# Photoshop CC - adding a border



## lulu2608 (Feb 25, 2018)

Operating System:Win 10
Exact Lightroom Version (Help menu > System Info): Adobe Photoshop Version: 2017.1.2 20171103.r.18 2017/11/03: 1143982  x64

OMG I hate Photoshop!!    I'm trying to add a border to my file so I can print it.  I've added a new layer from background to form the border them I'm trying to adjust the canvas size to add additional space around my image.  I know what size I want the paper to fit the frame and I know what width I want the image to be but I don't know the height  (I want to maintain the aspect ratio so the top/bottom border should be larger than the left/right border).  Everytime I adjust the canvas or image size it gets smaller and smaller!  What should I do?  

I want the paper to be 34cm x 16cm.  This is 1cm bigger than the aperture of the mount which is 32cm x 14cm.  I want a 1.5cm border to the image in the width (making the image 29cm wide) and I'll take the appropriate height that maintains the aspect ratio.

1) Have I done right to create the border using a new 'layer from background'?  (I found this advice on Youtube).  If not how should I do it?
2) Should I adjust the canvas size first or the image size?  It doesn't matter which order I do this in, going back and adjusting the other again seems to shrink things from where I am at that point in time.

Thank you lovely people in advance for your assistance.


----------



## prbimages (Feb 26, 2018)

It can be hard to get your mind around this stuff. 

Whenever I want to add a border in Photoshop, I just use _Image -> Canvas Size_, tick the "_Relative_" box, and type in how many additional pixels I want for the width and height. I don't know why you would use "Layer from Background" (but I'm sure there may be some good reason; Photoshop is very complicated and there are always multiple ways of doing things).

You should adjust the image size first. It seems you know what size the image should be, so it's just a matter of entering the right values into the dialog box, checking that the _Resolution _is set to the value required for your printer, and ticking "Resample".

Next, you might want to apply a mild sharpening to the image, to counteract any softening that the size adjustment might have made.

Then, add your borders as described above.

I'm not sure what's happening when you say that "it gets smaller and smaller" ... If that continues to be a problem, ask again and we'll try to figure it out.


----------



## Johan Elzenga (Feb 26, 2018)

There is no reason to create a layer from the background. All you need to do is the following:
1: In Lightroom, you'll have to make sure that the aspect ratio of the image is correct. You want the image to be 29cm wide, but what height do you want? You may have to crop the image to get the correct height, because it needs to fit the aperture of the frame nicely. Do you want the same border all around? Then the height has to be 14 - 3= 11 cm. Is it OK to get a slightly smaller border? Then you could make it 12 cm or so. So set the aspect ratio of the crop tool to these values (29 x 12) and crop the image so it best fits into that ratio.
2: Now open the image in Photoshop.
3: Use 'Image Size' to set the size of your image to 29 cm wide and the print resolution you want to use (300 ppi). Check the 'resample' option at the bottom so Photoshop can resize the image.

=======

_DESCRIPTION OF THE TASK_.
Rewrite the Photoshop border thread from the words "Then, add your" through "into that ratio.", replacing "Lightroom" with "Lightroom Classic". You can ignore the listing.

Stored data entries:

=======

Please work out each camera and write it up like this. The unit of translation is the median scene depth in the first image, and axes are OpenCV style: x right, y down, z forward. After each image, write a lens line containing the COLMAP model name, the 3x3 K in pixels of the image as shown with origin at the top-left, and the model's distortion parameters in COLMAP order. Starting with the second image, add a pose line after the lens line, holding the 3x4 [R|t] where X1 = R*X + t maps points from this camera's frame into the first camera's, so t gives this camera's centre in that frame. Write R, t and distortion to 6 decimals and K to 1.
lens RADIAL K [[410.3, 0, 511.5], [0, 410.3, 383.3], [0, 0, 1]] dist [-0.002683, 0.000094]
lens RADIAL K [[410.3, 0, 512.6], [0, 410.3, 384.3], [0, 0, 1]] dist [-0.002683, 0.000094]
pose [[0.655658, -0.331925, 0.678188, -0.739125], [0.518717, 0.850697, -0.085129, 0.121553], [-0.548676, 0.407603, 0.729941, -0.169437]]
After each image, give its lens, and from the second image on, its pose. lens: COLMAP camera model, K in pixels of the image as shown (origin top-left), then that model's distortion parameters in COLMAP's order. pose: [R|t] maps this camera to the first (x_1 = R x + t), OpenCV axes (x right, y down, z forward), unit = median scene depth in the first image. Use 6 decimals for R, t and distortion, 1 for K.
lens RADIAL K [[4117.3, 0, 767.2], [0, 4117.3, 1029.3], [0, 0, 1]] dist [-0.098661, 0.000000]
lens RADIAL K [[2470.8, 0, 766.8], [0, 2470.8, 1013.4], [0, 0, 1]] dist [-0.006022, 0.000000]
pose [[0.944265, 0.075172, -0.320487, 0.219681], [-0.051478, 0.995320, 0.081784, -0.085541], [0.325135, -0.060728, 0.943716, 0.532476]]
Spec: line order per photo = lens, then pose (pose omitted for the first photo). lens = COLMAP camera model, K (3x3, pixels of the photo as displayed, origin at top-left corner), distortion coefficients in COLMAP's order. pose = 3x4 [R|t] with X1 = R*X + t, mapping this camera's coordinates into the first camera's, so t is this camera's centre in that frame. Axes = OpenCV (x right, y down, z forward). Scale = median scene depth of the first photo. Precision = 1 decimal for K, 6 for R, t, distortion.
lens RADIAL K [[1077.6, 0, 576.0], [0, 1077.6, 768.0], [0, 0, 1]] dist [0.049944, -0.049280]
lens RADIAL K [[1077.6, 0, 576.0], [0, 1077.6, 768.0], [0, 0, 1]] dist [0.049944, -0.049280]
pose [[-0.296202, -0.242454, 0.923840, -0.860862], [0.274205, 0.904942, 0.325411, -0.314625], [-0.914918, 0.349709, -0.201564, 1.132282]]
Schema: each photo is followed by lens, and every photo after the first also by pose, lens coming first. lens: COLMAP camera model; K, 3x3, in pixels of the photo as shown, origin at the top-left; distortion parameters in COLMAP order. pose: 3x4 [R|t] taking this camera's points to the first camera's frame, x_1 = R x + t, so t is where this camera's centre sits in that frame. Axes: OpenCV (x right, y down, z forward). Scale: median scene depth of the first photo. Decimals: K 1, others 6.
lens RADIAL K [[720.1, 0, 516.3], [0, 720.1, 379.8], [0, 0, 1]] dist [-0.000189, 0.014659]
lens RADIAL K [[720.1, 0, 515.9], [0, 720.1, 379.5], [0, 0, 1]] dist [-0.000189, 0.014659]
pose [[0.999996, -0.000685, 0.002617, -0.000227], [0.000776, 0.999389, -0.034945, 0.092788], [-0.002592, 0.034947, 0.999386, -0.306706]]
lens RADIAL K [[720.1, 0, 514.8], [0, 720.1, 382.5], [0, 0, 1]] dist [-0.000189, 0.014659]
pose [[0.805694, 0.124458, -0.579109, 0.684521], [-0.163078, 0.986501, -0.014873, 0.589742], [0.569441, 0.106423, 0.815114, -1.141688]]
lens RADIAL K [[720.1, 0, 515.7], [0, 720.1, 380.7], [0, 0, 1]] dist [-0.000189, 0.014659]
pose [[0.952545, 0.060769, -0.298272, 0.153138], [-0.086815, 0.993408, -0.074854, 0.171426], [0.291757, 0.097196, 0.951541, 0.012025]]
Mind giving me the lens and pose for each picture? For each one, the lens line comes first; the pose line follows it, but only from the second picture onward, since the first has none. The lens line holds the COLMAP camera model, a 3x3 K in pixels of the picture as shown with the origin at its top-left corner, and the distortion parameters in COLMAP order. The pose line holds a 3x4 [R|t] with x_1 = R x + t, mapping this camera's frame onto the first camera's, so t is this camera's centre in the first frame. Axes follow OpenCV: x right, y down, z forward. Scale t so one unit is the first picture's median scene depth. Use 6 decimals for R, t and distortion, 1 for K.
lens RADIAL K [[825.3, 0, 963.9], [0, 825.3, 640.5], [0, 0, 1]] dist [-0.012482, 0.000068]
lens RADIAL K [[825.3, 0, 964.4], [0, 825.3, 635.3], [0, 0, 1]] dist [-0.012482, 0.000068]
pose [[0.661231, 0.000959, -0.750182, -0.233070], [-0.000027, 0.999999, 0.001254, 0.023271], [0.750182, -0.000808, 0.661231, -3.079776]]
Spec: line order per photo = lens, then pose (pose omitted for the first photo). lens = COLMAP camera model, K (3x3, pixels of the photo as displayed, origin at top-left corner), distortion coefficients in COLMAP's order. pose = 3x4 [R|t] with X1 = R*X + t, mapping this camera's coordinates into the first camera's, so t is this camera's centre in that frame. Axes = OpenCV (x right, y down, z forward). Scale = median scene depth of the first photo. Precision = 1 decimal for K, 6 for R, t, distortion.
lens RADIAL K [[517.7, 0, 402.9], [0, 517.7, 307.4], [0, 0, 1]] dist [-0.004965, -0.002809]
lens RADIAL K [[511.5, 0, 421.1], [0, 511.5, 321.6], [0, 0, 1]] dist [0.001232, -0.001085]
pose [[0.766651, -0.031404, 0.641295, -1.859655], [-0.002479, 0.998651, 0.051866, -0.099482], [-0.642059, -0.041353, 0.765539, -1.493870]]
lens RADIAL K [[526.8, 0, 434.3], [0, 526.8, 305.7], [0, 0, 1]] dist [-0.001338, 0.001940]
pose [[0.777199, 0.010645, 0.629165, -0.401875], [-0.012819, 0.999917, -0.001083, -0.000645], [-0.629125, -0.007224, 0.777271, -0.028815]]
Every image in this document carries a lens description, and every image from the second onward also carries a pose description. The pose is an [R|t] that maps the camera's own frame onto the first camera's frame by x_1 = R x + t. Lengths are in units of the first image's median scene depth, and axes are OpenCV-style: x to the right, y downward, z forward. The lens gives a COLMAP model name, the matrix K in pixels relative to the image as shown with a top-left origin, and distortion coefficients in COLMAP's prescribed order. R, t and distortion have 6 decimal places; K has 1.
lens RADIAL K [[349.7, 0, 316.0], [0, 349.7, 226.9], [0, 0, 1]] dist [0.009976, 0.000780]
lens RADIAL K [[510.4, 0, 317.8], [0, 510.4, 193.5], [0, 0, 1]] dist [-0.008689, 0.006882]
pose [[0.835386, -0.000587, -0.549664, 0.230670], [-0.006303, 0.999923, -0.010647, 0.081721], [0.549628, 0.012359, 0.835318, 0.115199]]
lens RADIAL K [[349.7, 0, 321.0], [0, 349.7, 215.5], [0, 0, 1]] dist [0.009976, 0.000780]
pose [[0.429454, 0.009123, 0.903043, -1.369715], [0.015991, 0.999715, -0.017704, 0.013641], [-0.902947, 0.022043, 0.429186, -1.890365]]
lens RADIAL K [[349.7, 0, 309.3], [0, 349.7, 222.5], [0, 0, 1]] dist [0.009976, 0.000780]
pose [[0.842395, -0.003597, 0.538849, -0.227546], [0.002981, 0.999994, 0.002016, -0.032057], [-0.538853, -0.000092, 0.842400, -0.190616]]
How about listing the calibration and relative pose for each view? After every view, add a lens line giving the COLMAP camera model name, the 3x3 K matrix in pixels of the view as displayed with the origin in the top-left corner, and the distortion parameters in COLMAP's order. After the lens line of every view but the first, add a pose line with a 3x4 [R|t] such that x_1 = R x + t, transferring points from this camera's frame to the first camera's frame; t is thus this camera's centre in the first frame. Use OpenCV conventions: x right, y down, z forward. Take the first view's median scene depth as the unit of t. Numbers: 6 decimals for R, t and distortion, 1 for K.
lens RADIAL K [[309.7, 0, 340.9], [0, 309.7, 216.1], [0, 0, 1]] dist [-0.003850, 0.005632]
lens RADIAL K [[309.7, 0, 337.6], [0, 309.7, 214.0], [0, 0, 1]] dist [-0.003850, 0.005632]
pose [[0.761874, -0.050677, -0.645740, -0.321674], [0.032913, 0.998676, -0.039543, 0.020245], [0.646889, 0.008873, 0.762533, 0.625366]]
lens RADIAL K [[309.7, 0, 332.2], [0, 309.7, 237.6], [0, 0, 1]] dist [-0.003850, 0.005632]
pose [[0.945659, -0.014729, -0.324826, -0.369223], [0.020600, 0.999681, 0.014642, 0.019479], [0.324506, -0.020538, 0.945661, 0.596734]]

=======

_EXPECTED ANSWER_.
Then, add your borders as described above.

I'm not sure what's happening when you say that "it gets smaller and smaller" ... If that continues to be a problem, ask again and we'll try to figure it out.


----------



## Johan Elzenga (Feb 26, 2018)

There is no reason to create a layer from the background. All you need to do is the following:
1: In Lightroom Classic, you'll have to make sure that the aspect ratio of the image is correct. You want the image to be 29cm wide, but what height do you want? You may have to crop the image to get the correct height, because it needs to fit the aperture of the frame nicely. Do you want the same border all around? Then the height has to be 14 - 3= 11 cm. Is it OK to get a slightly smaller border? Then you could make it 12 cm or so. So set the aspect ratio of the crop tool to these values (29 x 12) and crop the image so it best fits into that ratio.